Material for this exercise: Begin

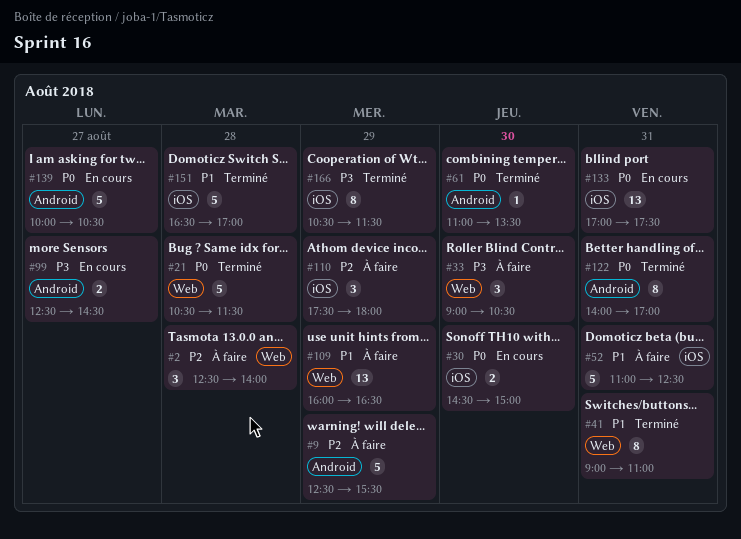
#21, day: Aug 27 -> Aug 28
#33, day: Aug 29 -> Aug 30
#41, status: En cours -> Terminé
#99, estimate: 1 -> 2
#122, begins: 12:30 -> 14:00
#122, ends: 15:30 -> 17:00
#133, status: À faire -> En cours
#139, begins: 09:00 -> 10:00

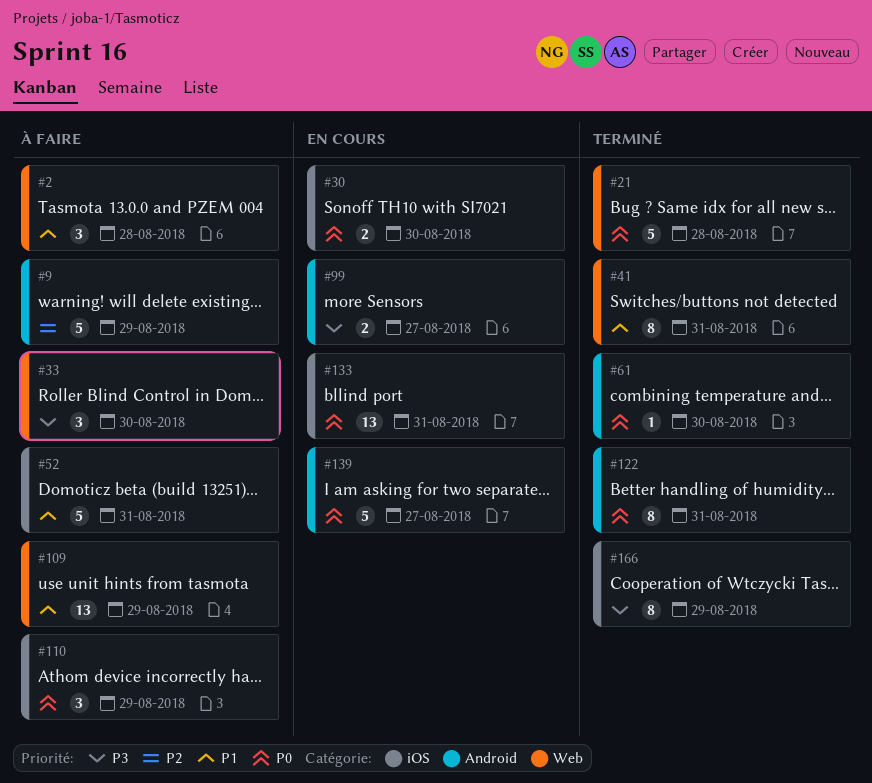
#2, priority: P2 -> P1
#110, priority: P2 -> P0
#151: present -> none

Material for this exercise: End
Material for this exercise: Begin

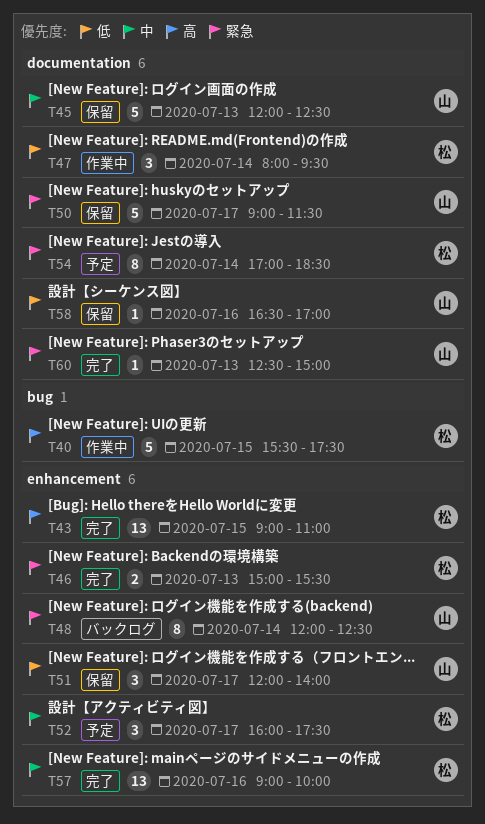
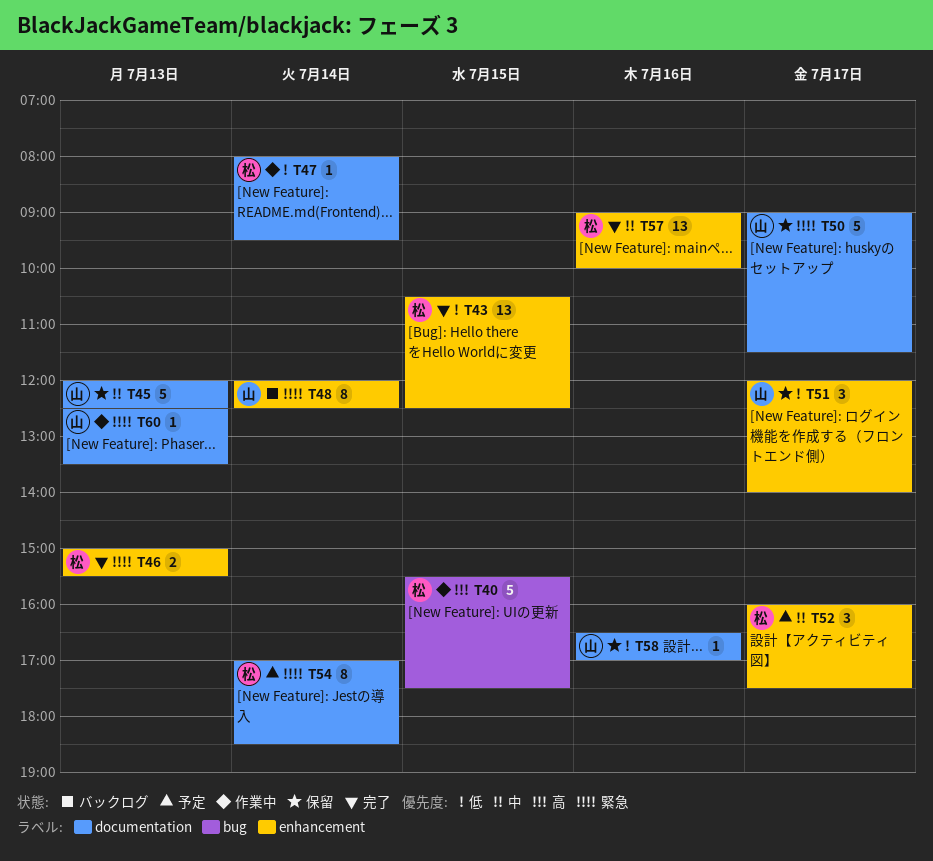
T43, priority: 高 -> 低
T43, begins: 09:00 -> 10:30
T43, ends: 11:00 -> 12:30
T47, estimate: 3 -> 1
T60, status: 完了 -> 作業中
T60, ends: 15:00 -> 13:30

Material for this exercise: End

_Exercise prompt_
Say how many lines above include "ends". The number alone is the answer.

_Written solution_
3